DATA SHOWN:
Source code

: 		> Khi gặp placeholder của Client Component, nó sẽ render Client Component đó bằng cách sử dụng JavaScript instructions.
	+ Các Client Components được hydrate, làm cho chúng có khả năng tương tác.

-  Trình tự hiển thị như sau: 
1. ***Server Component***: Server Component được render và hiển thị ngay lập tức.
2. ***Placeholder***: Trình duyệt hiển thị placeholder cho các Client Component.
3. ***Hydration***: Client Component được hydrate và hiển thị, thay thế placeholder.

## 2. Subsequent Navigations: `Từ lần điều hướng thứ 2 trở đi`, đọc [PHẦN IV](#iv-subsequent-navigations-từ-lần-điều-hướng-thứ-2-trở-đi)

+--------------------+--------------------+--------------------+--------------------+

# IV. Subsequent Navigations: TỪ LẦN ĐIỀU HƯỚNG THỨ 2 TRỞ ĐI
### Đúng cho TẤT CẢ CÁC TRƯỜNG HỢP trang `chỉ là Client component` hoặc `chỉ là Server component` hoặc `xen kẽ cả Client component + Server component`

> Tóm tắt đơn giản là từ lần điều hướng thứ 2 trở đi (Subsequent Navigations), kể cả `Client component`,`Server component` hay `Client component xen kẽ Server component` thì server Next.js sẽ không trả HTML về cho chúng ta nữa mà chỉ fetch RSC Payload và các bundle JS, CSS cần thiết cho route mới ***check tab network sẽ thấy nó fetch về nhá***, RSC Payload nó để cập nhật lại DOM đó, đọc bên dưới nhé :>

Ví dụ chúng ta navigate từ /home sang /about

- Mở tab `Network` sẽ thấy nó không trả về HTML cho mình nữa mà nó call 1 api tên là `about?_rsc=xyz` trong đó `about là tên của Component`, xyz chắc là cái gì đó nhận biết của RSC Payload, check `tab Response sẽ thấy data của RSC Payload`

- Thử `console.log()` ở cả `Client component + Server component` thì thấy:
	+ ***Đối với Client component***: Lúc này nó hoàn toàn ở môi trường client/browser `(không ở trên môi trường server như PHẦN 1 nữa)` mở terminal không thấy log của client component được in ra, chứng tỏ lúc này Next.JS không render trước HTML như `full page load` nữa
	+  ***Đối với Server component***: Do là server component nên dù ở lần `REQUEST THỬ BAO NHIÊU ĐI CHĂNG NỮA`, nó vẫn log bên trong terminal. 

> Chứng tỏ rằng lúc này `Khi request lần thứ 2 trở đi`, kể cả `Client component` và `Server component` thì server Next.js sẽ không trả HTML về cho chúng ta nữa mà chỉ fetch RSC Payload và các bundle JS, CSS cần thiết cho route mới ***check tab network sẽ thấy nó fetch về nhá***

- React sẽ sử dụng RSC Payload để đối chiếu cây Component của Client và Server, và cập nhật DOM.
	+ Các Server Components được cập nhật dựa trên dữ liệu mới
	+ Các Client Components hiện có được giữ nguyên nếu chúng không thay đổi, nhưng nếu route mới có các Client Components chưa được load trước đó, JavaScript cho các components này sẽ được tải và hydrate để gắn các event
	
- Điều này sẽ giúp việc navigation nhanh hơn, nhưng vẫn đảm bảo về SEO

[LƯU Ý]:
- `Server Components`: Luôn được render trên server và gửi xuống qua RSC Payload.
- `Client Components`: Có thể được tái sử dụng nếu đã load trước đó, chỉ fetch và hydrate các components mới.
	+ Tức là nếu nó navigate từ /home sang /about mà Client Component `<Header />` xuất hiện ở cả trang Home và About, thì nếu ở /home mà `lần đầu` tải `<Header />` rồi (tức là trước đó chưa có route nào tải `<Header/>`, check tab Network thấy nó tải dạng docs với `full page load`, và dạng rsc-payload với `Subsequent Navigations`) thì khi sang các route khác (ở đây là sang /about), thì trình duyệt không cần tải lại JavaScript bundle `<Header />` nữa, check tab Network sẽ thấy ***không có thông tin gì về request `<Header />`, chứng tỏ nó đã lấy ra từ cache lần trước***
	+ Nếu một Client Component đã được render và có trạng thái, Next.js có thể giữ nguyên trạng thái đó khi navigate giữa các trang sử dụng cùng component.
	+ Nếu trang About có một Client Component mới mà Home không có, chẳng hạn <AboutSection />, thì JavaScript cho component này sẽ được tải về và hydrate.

WHAT THE EXERCISE ASKS:
Transcribe each line above exactly; skip none.

RESULT BELOW:
Source code

: 		> Khi gặp placeholder của Client Component, nó sẽ render Client Component đó bằng cách sử dụng JavaScript instructions.
	+ Các Client Components được hydrate, làm cho chúng có khả năng tương tác.

-  Trình tự hiển thị như sau: 
1. ***Server Component***: Server Component được render và hiển thị ngay lập tức.
2. ***Placeholder***: Trình duyệt hiển thị placeholder cho các Client Component.
3. ***Hydration***: Client Component được hydrate và hiển thị, thay thế placeholder.

## 2. Subsequent Navigations: `Từ lần điều hướng thứ 2 trở đi`, đọc [PHẦN IV](#iv-subsequent-navigations-từ-lần-điều-hướng-thứ-2-trở-đi)

+--------------------+--------------------+--------------------+--------------------+

# IV. Subsequent Navigations: TỪ LẦN ĐIỀU HƯỚNG THỨ 2 TRỞ ĐI
### Đúng cho TẤT CẢ CÁC TRƯỜNG HỢP trang `chỉ là Client component` hoặc `chỉ là Server component` hoặc `xen kẽ cả Client component + Server component`

> Tóm tắt đơn giản là từ lần điều hướng thứ 2 trở đi (Subsequent Navigations), kể cả `Client component`,`Server component` hay `Client component xen kẽ Server component` thì server Next.js sẽ không trả HTML về cho chúng ta nữa mà chỉ fetch RSC Payload và các bundle JS, CSS cần thiết cho route mới ***check tab network sẽ thấy nó fetch về nhá***, RSC Payload nó để cập nhật lại DOM đó, đọc bên dưới nhé :>

Ví dụ chúng ta navigate từ /home sang /about

- Mở tab `Network` sẽ thấy nó không trả về HTML cho mình nữa mà nó call 1 api tên là `about?_rsc=xyz` trong đó `about là tên của Component`, xyz chắc là cái gì đó nhận biết của RSC Payload, check `tab Response sẽ thấy data của RSC Payload`

- Thử `console.log()` ở cả `Client component + Server component` thì thấy:
	+ ***Đối với Client component***: Lúc này nó hoàn toàn ở môi trường client/browser `(không ở trên môi trường server như PHẦN 1 nữa)` mở terminal không thấy log của client component được in ra, chứng tỏ lúc này Next.JS không render trước HTML như `full page load` nữa
	+  ***Đối với Server component***: Do là server component nên dù ở lần `REQUEST THỬ BAO NHIÊU ĐI CHĂNG NỮA`, nó vẫn log bên trong terminal. 

> Chứng tỏ rằng lúc này `Khi request lần thứ 2 trở đi`, kể cả `Client component` và `Server component` thì server Next.js sẽ không trả HTML về cho chúng ta nữa mà chỉ fetch RSC Payload và các bundle JS, CSS cần thiết cho route mới ***check tab network sẽ thấy nó fetch về nhá***

- React sẽ sử dụng RSC Payload để đối chiếu cây Component của Client và Server, và cập nhật DOM.
	+ Các Server Components được cập nhật dựa trên dữ liệu mới
	+ Các Client Components hiện có được giữ nguyên nếu chúng không thay đổi, nhưng nếu route mới có các Client Components chưa được load trước đó, JavaScript cho các components này sẽ được tải và hydrate để gắn các event
	
- Điều này sẽ giúp việc navigation nhanh hơn, nhưng vẫn đảm bảo về SEO

[LƯU Ý]:
- `Server Components`: Luôn được render trên server và gửi xuống qua RSC Payload.
- `Client Components`: Có thể được tái sử dụng nếu đã load trước đó, chỉ fetch và hydrate các components mới.
	+ Tức là nếu nó navigate từ /home sang /about mà Client Component `<Header />` xuất hiện ở cả trang Home và About, thì nếu ở /home mà `lần đầu` tải `<Header />` rồi (tức là trước đó chưa có route nào tải `<Header/>`, check tab Network thấy nó tải dạng docs với `full page load`, và dạng rsc-payload với `Subsequent Navigations`) thì khi sang các route khác (ở đây là sang /about), thì trình duyệt không cần tải lại JavaScript bundle `<Header />` nữa, check tab Network sẽ thấy ***không có thông tin gì về request `<Header />`, chứng tỏ nó đã lấy ra từ cache lần trước***
	+ Nếu một Client Component đã được render và có trạng thái, Next.js có thể giữ nguyên trạng thái đó khi navigate giữa các trang sử dụng cùng component.
	+ Nếu trang About có một Client Component mới mà Home không có, chẳng hạn <AboutSection />, thì JavaScript cho component này sẽ được tải về và hydrate.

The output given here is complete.